Text segment Start Marker

Analysis In Action: Part One – Self Collected Data

If I were to write an article about explaining various metrics, “what is performance analysis?”, and other topics about what advanced analytics/analysis is, it wouldn’t get a lot of traction – People are still obviously interested in these: It’s not 100% part-and-parcel of the game yet, and there is still a lot of negative reaction when advanced statistics, specialization in coaching, and increased levels of objectivity are sought out. However, throughout my time working in football and since it became my full time job 4 years ago now, I have always tried to frame my work which can be summarized in one word: Actionable.

Ultimately, posting visualizations, videos, threads on tactical tweaks, etc. can get you picked out from the crowd and show people you have the technical skills to get a job. However the day to day of actually working in the game and making it usable is VERY different: Deadlines are more meaningful, ad hoc requests come out of the blue, and you need to work within a framework (ideally) of the coaching staff’s game model. The goal of this mini-series is to help people understand some basic tools I use (and those who are at level above me!) to translate technical skills to working at it. 

To do this, words are somewhat unhelpful: *Describing* how to work is just an extension of the articles I’m trying to get away from. Alongside this mini-series, I will be posting example data dashboards, presentations, and more! Hopefully it’ll give you a flavour of what I do. I cannot share all my trade secrets, of course, but it should serve as an inspiration and understanding for what analysis is like in the real world. Part one will look at “self collected” metrics.

What Actually Matters: Self Collection Of Data

When watching a match, it’s very easy to become over-invested in clipping or coding EVERYTHING: Essentially doing event data work to the level that suppliers and companies do. Don’t do this. Please. Anyways: if you’re reading this, you probably don’t have data access to this degree regardless!  However, what you can do is find a work around – Find examples and collagating them together to home-brew your own. I won’t pretend to note the disadvantages: Much of what you consider to qualify (i.e. the definition that collection follows) may be hit or miss. For example: If you’re looking for moments where your player counterpressed following a misplaced pass without pressure, one occasion might be in the gray area of yes or no – Do this alot, and the data is skewed ever so slightly. However, this small subjectivity in an environment without any possibilities of avoiding these minor errors is not the end of the world: “lesser” quality data when it fits within your game model and your principles of play is not the same as “bad” quality event data from a supplier. Ultimately, your work is meant to fit the long term framework that the coaching staff put in place. If it helps you achieve these aims, it’s worth it. 

A small part of a code window within SportsCode: used to reinforce game model principles.

Text segment End Marker

§ **List of tasks**:
1) Which things does the football analysis article say still draw a lot of negative reaction when they are sought out?
2) Carry on the football analysis article from the caption about the SportsCode code window onward.

Extracted entries Start Marker

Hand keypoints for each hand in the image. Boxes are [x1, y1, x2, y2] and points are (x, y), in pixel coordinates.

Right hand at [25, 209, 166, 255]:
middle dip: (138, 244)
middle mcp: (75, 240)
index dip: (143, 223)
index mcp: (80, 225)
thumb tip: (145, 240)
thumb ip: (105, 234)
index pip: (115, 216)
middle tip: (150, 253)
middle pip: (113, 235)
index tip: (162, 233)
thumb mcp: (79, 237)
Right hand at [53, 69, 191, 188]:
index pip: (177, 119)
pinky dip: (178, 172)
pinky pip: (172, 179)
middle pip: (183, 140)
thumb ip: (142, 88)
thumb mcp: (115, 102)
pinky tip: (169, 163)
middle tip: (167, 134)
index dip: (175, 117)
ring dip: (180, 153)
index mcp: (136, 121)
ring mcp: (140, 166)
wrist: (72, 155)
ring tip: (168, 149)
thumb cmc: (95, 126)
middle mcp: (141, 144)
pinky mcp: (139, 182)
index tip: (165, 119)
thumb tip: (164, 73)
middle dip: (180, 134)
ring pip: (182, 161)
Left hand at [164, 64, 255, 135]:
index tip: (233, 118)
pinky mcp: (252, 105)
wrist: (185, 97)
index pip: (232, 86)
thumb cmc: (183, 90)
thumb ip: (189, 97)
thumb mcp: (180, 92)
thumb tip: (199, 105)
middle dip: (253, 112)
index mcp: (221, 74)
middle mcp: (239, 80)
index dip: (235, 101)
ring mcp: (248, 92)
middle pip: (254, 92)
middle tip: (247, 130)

Extracted entries End Marker
Extracted entries Start Marker

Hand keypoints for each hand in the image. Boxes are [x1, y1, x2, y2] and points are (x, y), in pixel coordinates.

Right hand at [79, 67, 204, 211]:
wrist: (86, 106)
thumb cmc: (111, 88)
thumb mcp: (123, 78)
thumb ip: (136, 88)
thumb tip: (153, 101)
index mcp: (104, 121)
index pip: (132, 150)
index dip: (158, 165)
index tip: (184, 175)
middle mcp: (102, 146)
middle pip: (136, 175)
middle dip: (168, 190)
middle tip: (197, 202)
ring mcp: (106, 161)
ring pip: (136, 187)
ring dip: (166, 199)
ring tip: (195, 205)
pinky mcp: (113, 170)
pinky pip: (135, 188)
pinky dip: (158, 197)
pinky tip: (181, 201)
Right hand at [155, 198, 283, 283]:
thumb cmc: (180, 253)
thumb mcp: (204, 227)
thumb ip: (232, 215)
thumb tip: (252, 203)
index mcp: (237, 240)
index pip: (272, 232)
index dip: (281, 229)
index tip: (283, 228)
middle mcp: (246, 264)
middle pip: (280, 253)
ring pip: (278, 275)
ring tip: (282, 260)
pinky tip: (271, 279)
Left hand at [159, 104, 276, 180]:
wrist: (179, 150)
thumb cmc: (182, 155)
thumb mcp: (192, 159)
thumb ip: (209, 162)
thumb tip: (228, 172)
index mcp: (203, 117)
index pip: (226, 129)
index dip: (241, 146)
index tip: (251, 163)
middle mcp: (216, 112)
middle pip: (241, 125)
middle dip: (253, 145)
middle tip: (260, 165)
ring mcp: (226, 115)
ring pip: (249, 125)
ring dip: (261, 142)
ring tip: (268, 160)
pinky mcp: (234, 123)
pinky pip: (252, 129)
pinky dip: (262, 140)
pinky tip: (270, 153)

Extracted entries End Marker

§ **Outputs for the tasks**:
1) Advanced statistics, specialization in coaching, and increased levels of objectivity.

2)
These self collected and team/individual specific metrics can be as broad or as narrow focused as you want them to be, and they are all based around your game model/how you want to play. For further context: A game model is essentially a blueprint of how a team wants to play – In possession (how do we want to build? Do we want to be vertical?) out of possession (high press? man-marking?) positional roles within that, and various sub-principles to make these things happen. If you want to read more on this subject, which is far too complex to get into in this sphere – read Rene Maric’s article here. (He’s much more qualified than me anyways). Regardless of your model, the aforementioned metrics you collect and disseminate need to support the goals of the staff, which the game model is an extension of. Some specific examples of this come from my time working in the college game in the USA. At UVA, out of possession, we defended in an aggressive 4-3-3: Counterpress when we won the ball, compress lines to deny them space to play. Essentially, a defensive mentality akin to that of Liverpool. While we did have a data provider at that time, I live-coded all our games through Sportscode and supported their data with my own clips incorporating phases of play: Traditional video analysis. While these were mostly used for post match analysis and pre match analysis (as was training footage), I also tagged events after the fact which were exported to a CSV format and used as data. Providers were able to give us event level data which suited the needs of all our clients, but self collecting things was important.

One example of such a metric I created was “counterpresses following an unforced error.” Obviously in the final third, risky passes are gonna happen: Scoring goals are hard. However we did want to limit the amount of counterpresses and high intensity sprints we made which were unnecessary. To do this, I tagged every event where we gave the ball away cheaply that was not in the final third/around the box and started a counterpress. I also cross=referenced this with our Catapult (GPS device) data to see who was performing high in the high intensity sprints category. By doing so, I was able to pinpoint players who were counterpressing to make up for errors, alongside thoughts who were doing less of this. This wasn’t used as a means to shame players for giving the ball away – it was a reference point (used in conjunction with the video) to try and be more efficient in our high intensity running/pressing and see what ways we could limit it in areas which were more beneficial. This is just one example of a “homebrewed” metric that we used and the possibilities are endless.

Self collected/team specific metrics presented simply and clearly.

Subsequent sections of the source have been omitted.